Even the equipment angle matters. While the story doesn’t mention specific clubs, the principles behind Japanese baseball pitchers’ fitting — as explored on *Fully Equipped* — apply here: precision starts with fit. A grip that’s too small, a shaft too soft, a club too long — they all sabotage the same thing: control. The student didn’t switch clubs. He didn’t change his setup. He changed his focus.
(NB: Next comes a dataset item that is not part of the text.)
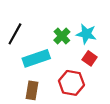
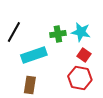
green cross: (62, 36) -> (58, 34), turned 35
red hexagon: (71, 83) -> (80, 78), moved

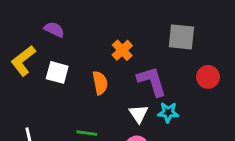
Bottom line: you don’t need to be a pro to shoot 72. You just need to stop trying to be a pro — and start playing like one. The 70s aren’t reserved for tour pros. They’re for anyone who’s willing to do the right things, every day.

Key Takeaways

  • Shooting in the 70s is possible for non-tour pros — if you focus on just three skills: driving, wedge play, and putting.
  • Consistency beats power — the student dropped 18 shots by improving contact, not distance.
  • A 15-minute daily routine focused on swing plane, wedge shots, and putting is enough to transform your game.